▸ **Your assignment**
Extract the part of the thread on parameterized queries that begins with "This title is" and stops after "supporting the feature?", copying it word for word.

▸ **Selected text**
· · ·
This title is horrible. I clicked through expecting something interesting with let's say PostgreSQL parameterized queries. This has nothing to do with parameterized queries, this is some kind of standard SQL injection issue on an intermediate layer.

progforlyfe · on March 6, 2022

Still, I hope the author realizes the problem so they won't repeat such a mistake. The fact that such a package exists is a little odd to begin with...

onphonenow · on March 6, 2022

Why not just use the engines parameterized query support if you are supporting the feature?

They are probably missing out on many of the OTHER benefits of prepared statements. Easily 60%+ of queries can be prepared reducing overhead sometimes significantly.

addandsubtract · on March 6, 2022

At least it helped me understand that "parameterized queries" are a database feature and not just a library abstraction.

onphonenow · on March 7, 2022

Right, benefits include performance gains.
· · ·
▸ **Stored data**
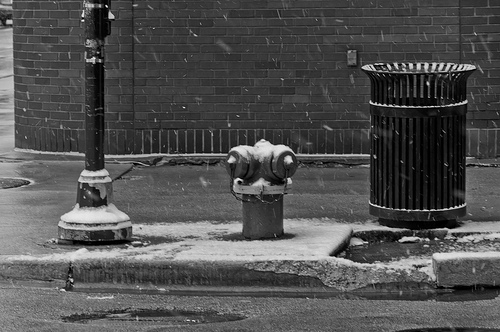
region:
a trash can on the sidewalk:
[360, 60, 477, 223]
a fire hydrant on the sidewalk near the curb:
[224, 138, 299, 239]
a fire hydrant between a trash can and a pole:
[226, 136, 298, 236]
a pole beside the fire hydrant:
[57, 2, 133, 243]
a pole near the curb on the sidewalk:
[57, 0, 132, 241]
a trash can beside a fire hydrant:
[360, 59, 476, 223]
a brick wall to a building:
[12, 2, 499, 154]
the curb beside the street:
[2, 251, 499, 283]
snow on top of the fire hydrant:
[229, 137, 291, 160]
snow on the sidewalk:
[134, 221, 329, 258]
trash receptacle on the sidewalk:
[346, 53, 476, 225]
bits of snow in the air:
[123, 4, 292, 181]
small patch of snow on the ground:
[96, 199, 360, 281]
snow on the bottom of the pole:
[60, 170, 131, 228]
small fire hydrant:
[221, 128, 308, 245]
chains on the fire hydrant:
[223, 181, 295, 208]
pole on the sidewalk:
[52, 4, 143, 249]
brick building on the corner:
[8, 6, 499, 175]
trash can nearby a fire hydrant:
[193, 46, 499, 248]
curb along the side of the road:
[0, 243, 499, 301]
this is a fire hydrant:
[206, 133, 311, 237]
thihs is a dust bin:
[352, 38, 482, 230]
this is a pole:
[58, 0, 143, 252]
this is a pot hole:
[56, 297, 251, 329]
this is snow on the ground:
[145, 201, 245, 286]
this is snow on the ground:
[290, 215, 340, 280]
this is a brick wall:
[18, 1, 490, 151]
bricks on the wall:
[160, 35, 200, 62]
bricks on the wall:
[252, 55, 282, 92]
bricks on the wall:
[159, 85, 197, 136]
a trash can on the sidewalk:
[335, 22, 499, 258]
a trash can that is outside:
[326, 23, 499, 260]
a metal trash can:
[348, 28, 495, 238]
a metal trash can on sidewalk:
[307, 43, 497, 265]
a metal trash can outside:
[312, 44, 494, 272]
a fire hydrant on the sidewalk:
[211, 98, 311, 251]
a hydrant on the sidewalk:
[223, 98, 318, 251]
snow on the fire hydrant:
[211, 103, 318, 261]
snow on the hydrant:
[182, 113, 293, 254]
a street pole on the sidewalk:
[29, 5, 193, 291]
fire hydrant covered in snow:
[221, 134, 301, 246]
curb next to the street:
[1, 246, 497, 294]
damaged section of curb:
[236, 250, 451, 299]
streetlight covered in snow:
[52, 0, 140, 252]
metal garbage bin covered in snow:
[353, 55, 480, 235]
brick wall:
[8, 2, 496, 163]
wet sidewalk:
[2, 139, 499, 270]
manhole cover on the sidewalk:
[1, 170, 37, 195]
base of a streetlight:
[50, 165, 137, 248]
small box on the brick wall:
[343, 45, 359, 70]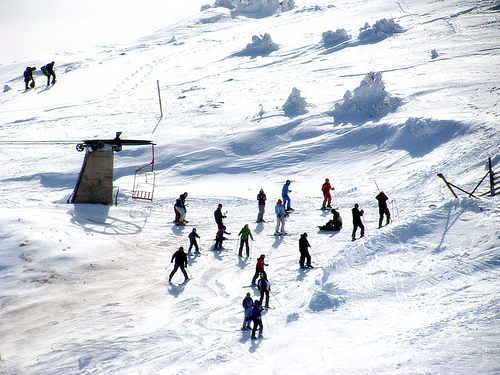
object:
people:
[351, 204, 364, 242]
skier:
[242, 292, 254, 330]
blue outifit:
[242, 296, 253, 327]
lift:
[132, 145, 155, 202]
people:
[23, 66, 37, 91]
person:
[317, 209, 343, 231]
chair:
[131, 168, 154, 201]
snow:
[0, 3, 499, 373]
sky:
[3, 4, 184, 46]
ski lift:
[1, 134, 161, 210]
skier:
[281, 179, 294, 213]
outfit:
[282, 184, 292, 209]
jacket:
[238, 224, 254, 241]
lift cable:
[0, 140, 86, 144]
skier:
[256, 188, 266, 223]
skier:
[321, 178, 335, 208]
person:
[40, 61, 56, 87]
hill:
[0, 1, 498, 371]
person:
[237, 224, 254, 258]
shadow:
[68, 202, 142, 235]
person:
[298, 232, 314, 269]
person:
[168, 247, 189, 283]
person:
[213, 203, 231, 235]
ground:
[0, 2, 497, 373]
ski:
[0, 0, 500, 375]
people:
[374, 191, 390, 229]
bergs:
[333, 70, 401, 115]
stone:
[68, 144, 116, 203]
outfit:
[321, 181, 333, 206]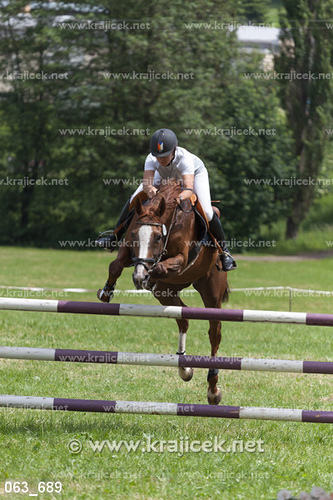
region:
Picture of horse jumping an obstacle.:
[19, 125, 318, 469]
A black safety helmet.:
[143, 125, 182, 166]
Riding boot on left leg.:
[203, 208, 239, 275]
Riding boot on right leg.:
[98, 195, 132, 251]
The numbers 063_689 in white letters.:
[0, 475, 68, 497]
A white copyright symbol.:
[64, 430, 86, 459]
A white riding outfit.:
[138, 150, 213, 216]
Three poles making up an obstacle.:
[22, 293, 289, 429]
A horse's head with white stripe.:
[122, 191, 167, 292]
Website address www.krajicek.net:
[85, 433, 269, 459]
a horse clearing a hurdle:
[92, 174, 242, 404]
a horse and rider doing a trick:
[95, 125, 241, 408]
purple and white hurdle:
[0, 292, 330, 421]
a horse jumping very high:
[95, 176, 236, 407]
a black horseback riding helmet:
[149, 125, 177, 160]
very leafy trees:
[0, 20, 332, 261]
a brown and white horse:
[97, 173, 239, 408]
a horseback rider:
[96, 124, 237, 274]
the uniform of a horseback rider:
[91, 147, 235, 278]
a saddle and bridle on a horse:
[115, 181, 217, 289]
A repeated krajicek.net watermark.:
[57, 435, 266, 454]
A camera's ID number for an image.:
[2, 478, 64, 497]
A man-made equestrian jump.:
[7, 330, 319, 426]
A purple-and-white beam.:
[21, 390, 176, 429]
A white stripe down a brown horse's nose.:
[139, 224, 148, 270]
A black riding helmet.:
[150, 127, 180, 158]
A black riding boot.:
[214, 215, 233, 265]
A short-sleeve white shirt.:
[177, 150, 206, 184]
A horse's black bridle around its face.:
[125, 251, 164, 264]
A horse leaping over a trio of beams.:
[97, 125, 240, 378]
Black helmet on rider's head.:
[126, 107, 224, 188]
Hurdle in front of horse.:
[1, 297, 317, 438]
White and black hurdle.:
[13, 345, 316, 374]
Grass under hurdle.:
[29, 421, 250, 487]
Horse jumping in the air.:
[77, 119, 276, 336]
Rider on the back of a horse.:
[126, 112, 236, 280]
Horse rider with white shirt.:
[138, 141, 216, 206]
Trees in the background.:
[14, 127, 174, 252]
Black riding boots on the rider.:
[195, 209, 229, 287]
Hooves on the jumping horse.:
[170, 343, 255, 420]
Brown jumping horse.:
[95, 177, 283, 381]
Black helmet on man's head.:
[116, 99, 209, 163]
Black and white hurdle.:
[4, 295, 330, 427]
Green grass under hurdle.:
[52, 431, 150, 485]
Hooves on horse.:
[149, 329, 244, 433]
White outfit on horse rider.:
[147, 139, 221, 217]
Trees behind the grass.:
[32, 181, 77, 249]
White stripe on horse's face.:
[128, 215, 167, 294]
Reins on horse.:
[116, 186, 201, 274]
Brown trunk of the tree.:
[269, 105, 323, 219]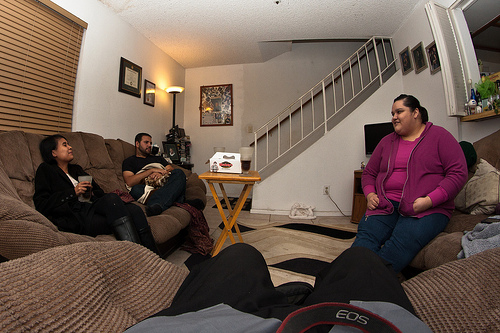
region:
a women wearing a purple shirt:
[314, 43, 499, 283]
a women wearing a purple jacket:
[304, 31, 499, 328]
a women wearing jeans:
[290, 77, 477, 314]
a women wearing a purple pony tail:
[362, 50, 486, 212]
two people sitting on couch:
[5, 89, 319, 272]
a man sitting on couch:
[114, 129, 183, 214]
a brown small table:
[194, 143, 294, 255]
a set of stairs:
[254, 71, 429, 201]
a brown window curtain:
[9, 2, 142, 136]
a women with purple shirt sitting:
[316, 60, 461, 272]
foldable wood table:
[203, 166, 265, 268]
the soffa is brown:
[8, 126, 234, 286]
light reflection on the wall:
[147, 53, 192, 108]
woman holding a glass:
[35, 141, 106, 218]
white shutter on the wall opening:
[427, 3, 480, 133]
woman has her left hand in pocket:
[405, 187, 448, 224]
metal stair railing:
[257, 39, 377, 212]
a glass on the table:
[230, 140, 262, 182]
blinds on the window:
[7, 8, 89, 145]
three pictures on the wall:
[399, 38, 450, 83]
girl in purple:
[357, 95, 456, 260]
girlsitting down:
[359, 94, 477, 266]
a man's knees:
[186, 249, 418, 328]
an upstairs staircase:
[250, 27, 409, 171]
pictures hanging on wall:
[116, 52, 182, 124]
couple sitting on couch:
[28, 129, 192, 233]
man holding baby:
[125, 127, 193, 236]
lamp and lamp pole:
[161, 79, 197, 134]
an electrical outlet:
[318, 182, 335, 200]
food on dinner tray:
[202, 144, 265, 248]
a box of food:
[156, 116, 298, 203]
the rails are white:
[237, 71, 374, 177]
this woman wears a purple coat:
[347, 90, 494, 217]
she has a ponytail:
[346, 69, 470, 201]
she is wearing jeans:
[331, 62, 496, 253]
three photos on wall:
[379, 27, 481, 86]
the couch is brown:
[48, 258, 140, 299]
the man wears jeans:
[100, 121, 236, 227]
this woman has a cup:
[26, 124, 148, 239]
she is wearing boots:
[15, 109, 167, 246]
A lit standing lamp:
[162, 80, 185, 133]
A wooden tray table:
[194, 160, 267, 255]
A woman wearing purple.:
[352, 92, 468, 292]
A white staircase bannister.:
[254, 29, 394, 177]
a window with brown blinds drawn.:
[0, 7, 92, 131]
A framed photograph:
[196, 79, 240, 128]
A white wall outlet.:
[319, 182, 335, 197]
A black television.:
[359, 117, 399, 156]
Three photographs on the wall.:
[390, 38, 443, 74]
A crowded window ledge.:
[457, 72, 499, 124]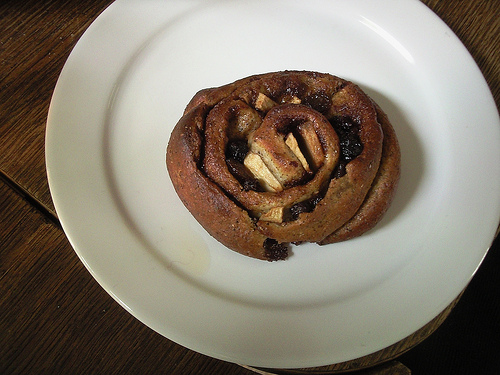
· · ·
▸ **Response to this task**
This title is horrible. I clicked through expecting something interesting with let's say PostgreSQL parameterized queries. This has nothing to do with parameterized queries, this is some kind of standard SQL injection issue on an intermediate layer.

progforlyfe · on March 6, 2022

Still, I hope the author realizes the problem so they won't repeat such a mistake. The fact that such a package exists is a little odd to begin with...

onphonenow · on March 6, 2022

Why not just use the engines parameterized query support if you are supporting the feature?